## [WORK REQUIRED]
This exercise calls for copying every line below that holds the word "size".

[Opening DATASET RECORDS section]

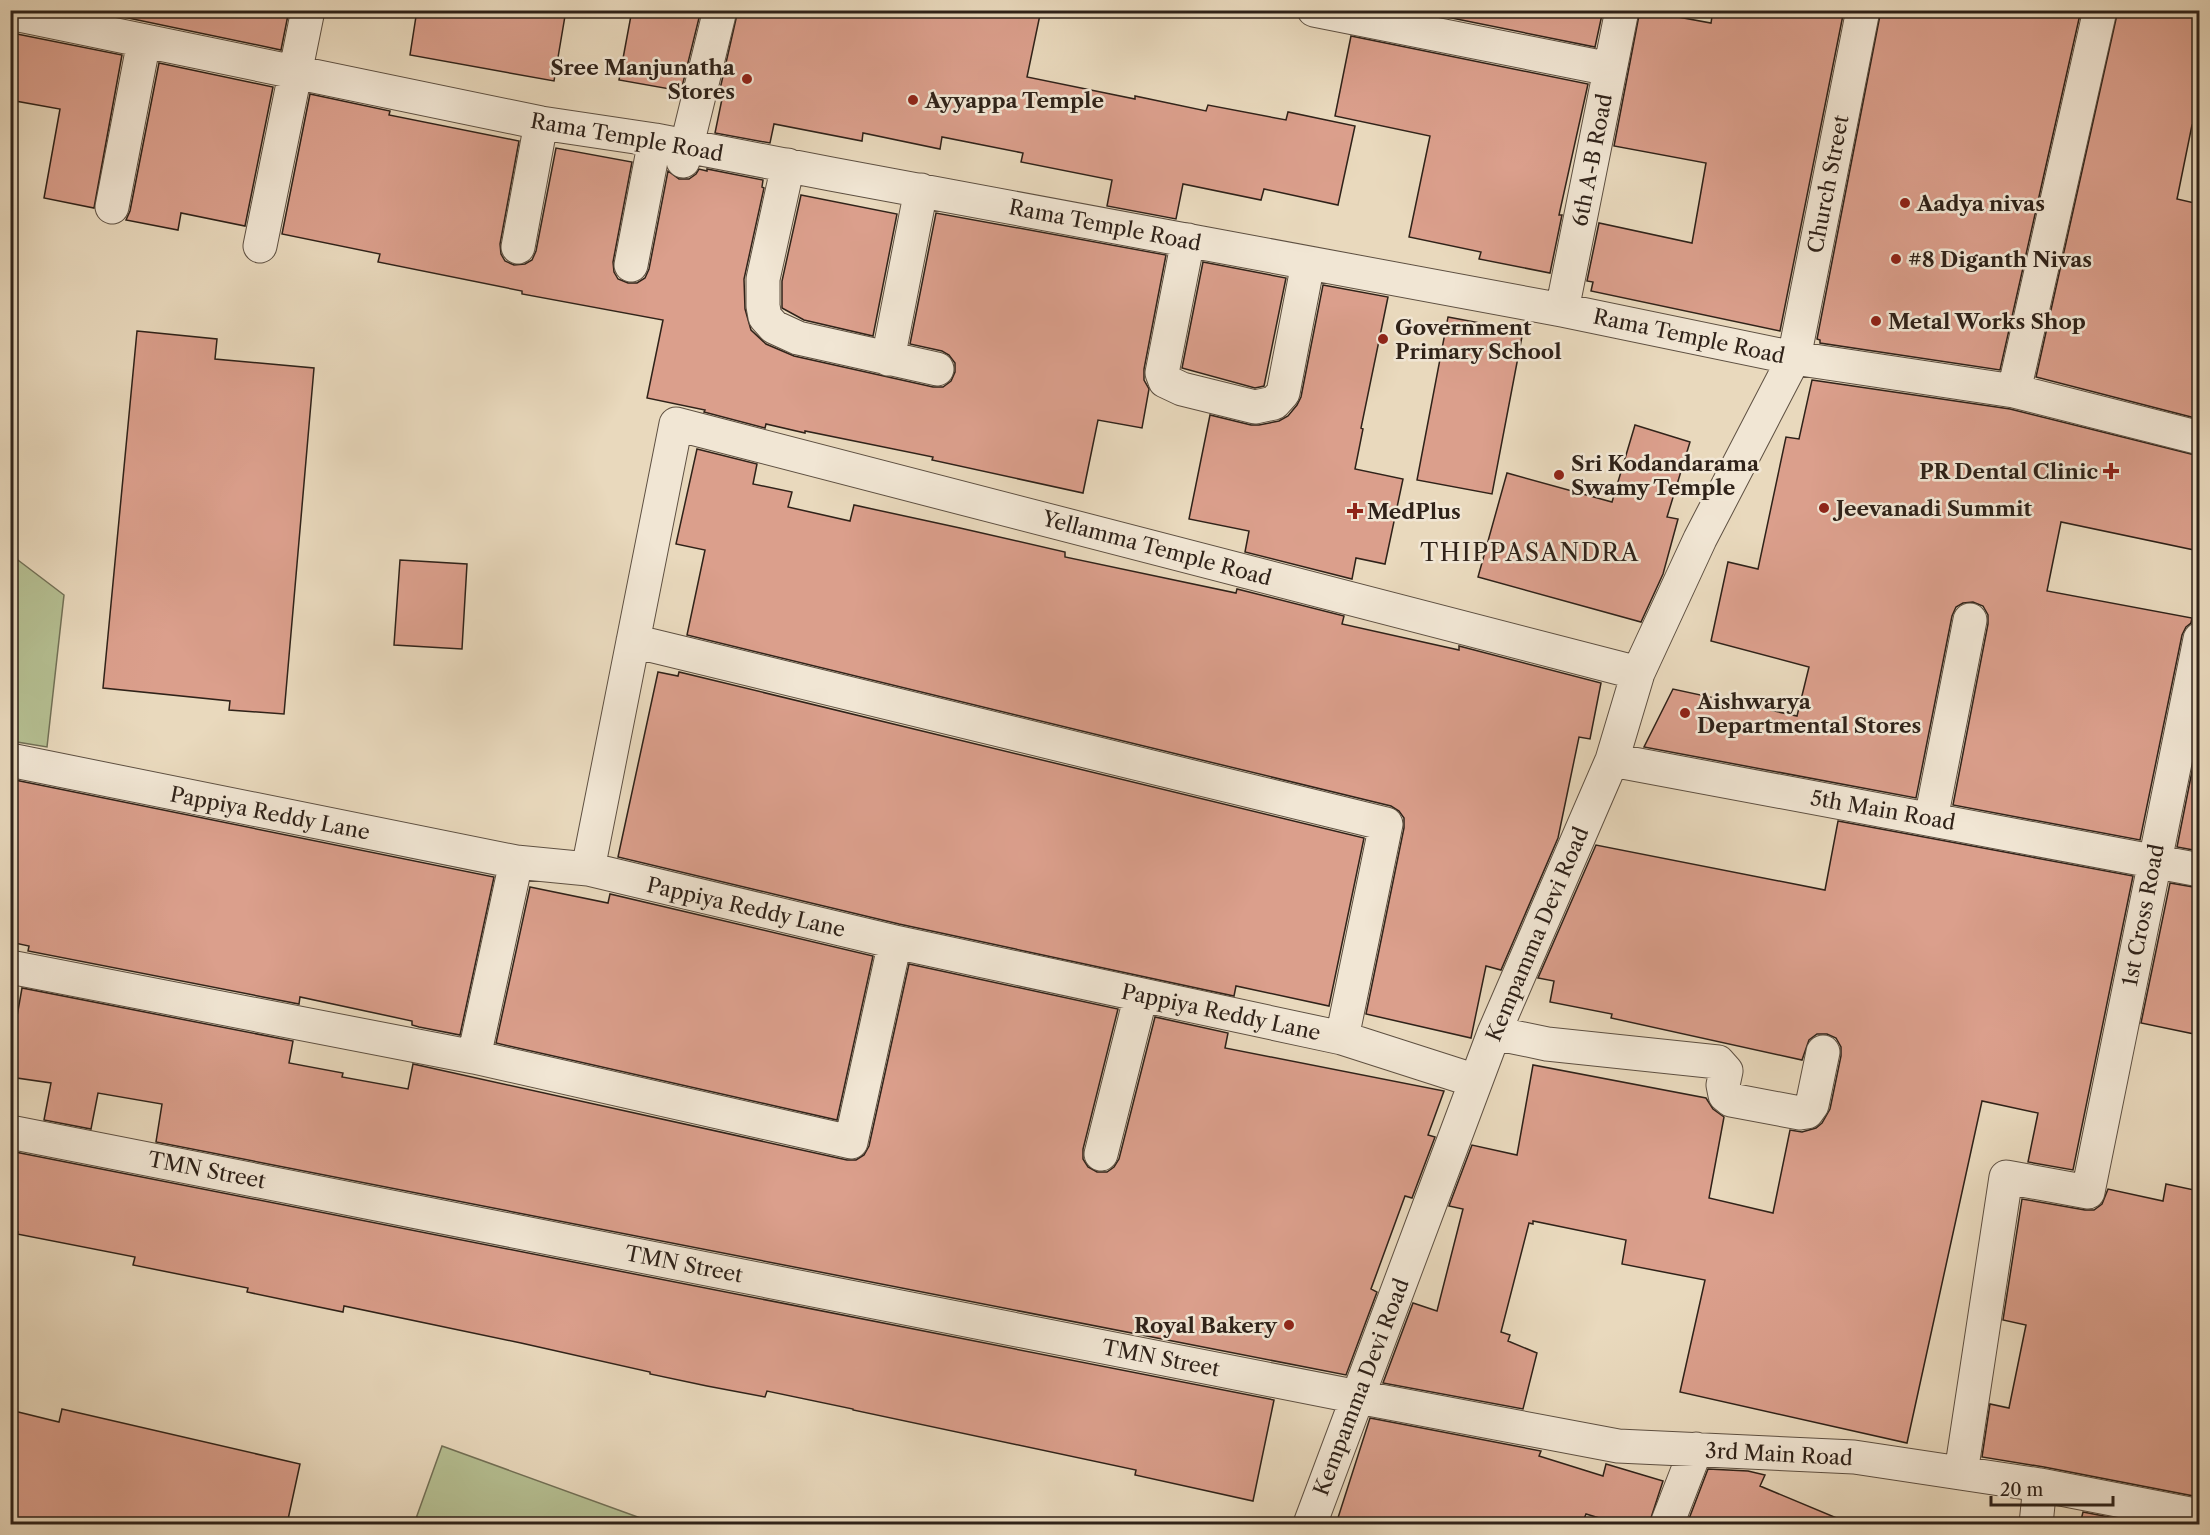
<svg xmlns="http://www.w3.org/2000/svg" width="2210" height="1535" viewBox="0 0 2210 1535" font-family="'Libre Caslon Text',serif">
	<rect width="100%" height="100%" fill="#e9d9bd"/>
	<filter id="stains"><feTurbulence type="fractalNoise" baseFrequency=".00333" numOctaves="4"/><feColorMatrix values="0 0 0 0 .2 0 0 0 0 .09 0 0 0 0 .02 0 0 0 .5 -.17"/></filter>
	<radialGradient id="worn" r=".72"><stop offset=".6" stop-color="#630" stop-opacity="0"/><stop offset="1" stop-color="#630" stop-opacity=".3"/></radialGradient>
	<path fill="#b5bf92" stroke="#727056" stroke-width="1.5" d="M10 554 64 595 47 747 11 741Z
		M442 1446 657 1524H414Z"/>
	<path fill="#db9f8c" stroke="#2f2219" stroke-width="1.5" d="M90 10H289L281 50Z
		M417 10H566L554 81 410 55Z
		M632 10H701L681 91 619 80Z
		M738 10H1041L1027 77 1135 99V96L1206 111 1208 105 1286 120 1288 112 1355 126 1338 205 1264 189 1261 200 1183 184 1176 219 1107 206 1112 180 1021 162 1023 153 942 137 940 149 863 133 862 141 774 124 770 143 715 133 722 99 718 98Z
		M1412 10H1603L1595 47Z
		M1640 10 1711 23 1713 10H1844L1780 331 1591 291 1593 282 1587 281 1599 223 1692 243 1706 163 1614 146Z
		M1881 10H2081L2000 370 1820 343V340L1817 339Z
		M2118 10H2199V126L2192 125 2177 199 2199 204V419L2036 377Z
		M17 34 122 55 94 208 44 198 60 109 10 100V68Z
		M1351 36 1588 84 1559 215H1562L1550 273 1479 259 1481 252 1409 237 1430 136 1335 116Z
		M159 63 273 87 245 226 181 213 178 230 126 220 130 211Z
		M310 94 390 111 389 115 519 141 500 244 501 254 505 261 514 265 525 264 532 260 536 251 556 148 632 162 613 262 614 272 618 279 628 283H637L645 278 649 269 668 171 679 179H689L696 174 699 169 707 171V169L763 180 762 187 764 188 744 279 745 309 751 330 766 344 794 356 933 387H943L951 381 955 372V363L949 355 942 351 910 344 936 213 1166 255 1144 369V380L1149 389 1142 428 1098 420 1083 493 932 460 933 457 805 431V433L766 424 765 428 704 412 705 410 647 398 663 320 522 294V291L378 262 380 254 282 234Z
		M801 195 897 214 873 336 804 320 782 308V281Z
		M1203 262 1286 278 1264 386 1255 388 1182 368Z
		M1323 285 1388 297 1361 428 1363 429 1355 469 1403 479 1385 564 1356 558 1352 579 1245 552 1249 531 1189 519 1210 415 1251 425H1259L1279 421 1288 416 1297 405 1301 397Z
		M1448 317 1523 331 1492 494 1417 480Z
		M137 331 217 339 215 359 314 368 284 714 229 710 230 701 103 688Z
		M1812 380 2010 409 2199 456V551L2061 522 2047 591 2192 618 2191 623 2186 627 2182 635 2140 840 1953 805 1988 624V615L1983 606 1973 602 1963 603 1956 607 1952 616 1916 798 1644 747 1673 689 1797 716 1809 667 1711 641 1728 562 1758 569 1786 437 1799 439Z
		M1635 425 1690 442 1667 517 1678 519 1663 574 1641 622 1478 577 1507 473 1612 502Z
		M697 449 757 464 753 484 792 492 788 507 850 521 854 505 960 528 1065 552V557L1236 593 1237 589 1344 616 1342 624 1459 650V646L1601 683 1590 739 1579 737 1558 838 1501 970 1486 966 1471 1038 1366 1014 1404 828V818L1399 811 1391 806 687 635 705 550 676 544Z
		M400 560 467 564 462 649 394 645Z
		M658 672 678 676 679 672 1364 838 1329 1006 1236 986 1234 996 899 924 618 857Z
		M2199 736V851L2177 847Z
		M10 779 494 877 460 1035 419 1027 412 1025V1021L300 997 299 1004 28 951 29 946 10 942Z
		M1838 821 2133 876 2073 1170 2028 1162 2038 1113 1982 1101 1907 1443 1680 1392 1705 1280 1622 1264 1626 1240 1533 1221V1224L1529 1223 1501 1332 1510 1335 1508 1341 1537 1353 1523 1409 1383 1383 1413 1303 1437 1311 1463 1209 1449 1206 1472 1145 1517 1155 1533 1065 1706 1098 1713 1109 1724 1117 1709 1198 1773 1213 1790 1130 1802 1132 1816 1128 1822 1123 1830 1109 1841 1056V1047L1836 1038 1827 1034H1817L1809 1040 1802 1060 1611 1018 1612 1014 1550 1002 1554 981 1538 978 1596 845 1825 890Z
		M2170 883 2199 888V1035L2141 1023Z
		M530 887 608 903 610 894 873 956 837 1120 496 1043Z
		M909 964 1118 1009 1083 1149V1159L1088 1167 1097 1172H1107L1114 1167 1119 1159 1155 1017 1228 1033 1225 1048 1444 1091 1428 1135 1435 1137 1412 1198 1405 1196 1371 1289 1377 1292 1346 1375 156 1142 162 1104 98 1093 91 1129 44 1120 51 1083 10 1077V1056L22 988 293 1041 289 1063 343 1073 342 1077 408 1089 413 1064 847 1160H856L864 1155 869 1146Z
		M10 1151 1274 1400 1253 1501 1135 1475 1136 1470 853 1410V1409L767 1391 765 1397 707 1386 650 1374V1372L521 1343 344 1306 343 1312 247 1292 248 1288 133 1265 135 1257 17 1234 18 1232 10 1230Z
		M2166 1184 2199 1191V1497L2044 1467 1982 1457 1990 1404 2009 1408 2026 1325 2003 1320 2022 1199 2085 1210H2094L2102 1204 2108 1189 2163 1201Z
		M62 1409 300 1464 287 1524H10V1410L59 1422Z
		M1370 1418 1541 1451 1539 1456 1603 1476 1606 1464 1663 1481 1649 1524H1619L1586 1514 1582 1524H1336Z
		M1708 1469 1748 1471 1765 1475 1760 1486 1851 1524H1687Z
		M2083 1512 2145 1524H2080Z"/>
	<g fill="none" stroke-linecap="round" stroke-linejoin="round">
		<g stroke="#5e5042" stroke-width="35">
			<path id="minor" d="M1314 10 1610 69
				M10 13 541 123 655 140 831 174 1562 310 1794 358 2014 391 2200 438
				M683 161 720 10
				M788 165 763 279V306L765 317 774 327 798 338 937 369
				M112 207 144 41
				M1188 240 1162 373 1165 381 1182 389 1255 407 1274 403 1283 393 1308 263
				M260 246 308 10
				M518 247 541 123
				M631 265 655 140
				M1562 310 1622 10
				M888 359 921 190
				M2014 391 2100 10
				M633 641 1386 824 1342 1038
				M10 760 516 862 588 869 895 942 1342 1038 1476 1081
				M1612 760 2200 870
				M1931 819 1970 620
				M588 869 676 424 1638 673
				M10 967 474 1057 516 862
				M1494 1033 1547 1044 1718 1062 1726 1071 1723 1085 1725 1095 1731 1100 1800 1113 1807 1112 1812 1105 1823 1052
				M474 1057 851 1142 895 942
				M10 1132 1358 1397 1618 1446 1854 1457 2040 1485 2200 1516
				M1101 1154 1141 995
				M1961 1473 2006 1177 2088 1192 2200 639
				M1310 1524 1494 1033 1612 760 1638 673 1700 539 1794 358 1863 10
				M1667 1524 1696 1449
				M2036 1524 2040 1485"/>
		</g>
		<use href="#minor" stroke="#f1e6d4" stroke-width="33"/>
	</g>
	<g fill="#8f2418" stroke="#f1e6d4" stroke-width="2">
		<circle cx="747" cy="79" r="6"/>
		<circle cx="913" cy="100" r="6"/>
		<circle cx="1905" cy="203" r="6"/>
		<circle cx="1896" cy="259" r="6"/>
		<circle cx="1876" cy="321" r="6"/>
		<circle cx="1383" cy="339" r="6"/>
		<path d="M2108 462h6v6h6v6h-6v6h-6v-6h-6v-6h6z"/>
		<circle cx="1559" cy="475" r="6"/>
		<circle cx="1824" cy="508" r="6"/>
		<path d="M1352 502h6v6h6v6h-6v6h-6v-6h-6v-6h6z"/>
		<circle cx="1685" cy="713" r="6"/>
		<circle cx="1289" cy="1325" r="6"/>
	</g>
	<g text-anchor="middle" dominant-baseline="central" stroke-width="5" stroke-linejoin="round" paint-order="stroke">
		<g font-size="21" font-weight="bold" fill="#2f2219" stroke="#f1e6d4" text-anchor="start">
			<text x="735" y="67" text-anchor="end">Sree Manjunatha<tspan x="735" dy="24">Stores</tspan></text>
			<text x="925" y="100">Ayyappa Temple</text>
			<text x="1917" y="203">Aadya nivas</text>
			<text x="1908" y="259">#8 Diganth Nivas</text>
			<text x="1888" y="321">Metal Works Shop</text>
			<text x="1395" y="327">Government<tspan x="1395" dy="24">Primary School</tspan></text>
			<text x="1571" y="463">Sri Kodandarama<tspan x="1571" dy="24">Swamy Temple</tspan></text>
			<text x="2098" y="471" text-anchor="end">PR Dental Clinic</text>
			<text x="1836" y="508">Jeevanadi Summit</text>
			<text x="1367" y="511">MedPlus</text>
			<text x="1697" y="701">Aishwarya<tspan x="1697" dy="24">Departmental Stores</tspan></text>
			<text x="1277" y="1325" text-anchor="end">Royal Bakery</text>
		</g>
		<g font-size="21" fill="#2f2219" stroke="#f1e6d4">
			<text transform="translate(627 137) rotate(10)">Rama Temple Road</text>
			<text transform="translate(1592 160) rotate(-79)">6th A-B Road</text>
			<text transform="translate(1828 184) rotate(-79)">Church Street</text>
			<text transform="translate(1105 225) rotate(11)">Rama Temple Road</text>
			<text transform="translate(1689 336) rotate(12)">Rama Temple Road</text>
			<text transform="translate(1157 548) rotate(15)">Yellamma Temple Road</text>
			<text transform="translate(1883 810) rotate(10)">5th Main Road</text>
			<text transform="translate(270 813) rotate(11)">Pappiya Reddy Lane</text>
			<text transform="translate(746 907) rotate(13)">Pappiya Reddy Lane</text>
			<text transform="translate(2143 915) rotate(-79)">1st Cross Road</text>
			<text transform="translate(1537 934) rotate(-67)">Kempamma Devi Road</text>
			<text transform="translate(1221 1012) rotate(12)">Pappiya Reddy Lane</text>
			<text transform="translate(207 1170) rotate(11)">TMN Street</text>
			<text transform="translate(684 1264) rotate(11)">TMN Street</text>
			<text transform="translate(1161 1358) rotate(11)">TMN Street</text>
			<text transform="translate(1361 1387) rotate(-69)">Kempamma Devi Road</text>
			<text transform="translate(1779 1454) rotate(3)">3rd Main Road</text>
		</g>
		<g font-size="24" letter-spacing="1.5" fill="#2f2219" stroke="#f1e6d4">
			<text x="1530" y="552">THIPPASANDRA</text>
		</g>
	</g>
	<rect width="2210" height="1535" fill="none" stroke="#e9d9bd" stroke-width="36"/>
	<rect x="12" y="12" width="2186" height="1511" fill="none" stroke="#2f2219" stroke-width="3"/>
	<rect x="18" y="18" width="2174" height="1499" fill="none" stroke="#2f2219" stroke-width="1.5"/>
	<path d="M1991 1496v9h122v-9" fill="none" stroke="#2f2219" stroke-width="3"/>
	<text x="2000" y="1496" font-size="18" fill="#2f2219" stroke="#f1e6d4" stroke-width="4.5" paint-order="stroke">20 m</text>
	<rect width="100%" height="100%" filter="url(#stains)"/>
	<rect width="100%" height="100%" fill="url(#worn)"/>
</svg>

[Closing DATASET RECORDS section]

## [OUTPUT]
		<g font-size="21" font-weight="bold" fill="#2f2219" stroke="#f1e6d4" text-anchor="start">
		<g font-size="21" fill="#2f2219" stroke="#f1e6d4">
		<g font-size="24" letter-spacing="1.5" fill="#2f2219" stroke="#f1e6d4">
	<text x="2000" y="1496" font-size="18" fill="#2f2219" stroke="#f1e6d4" stroke-width="4.5" paint-order="stroke">20 m</text>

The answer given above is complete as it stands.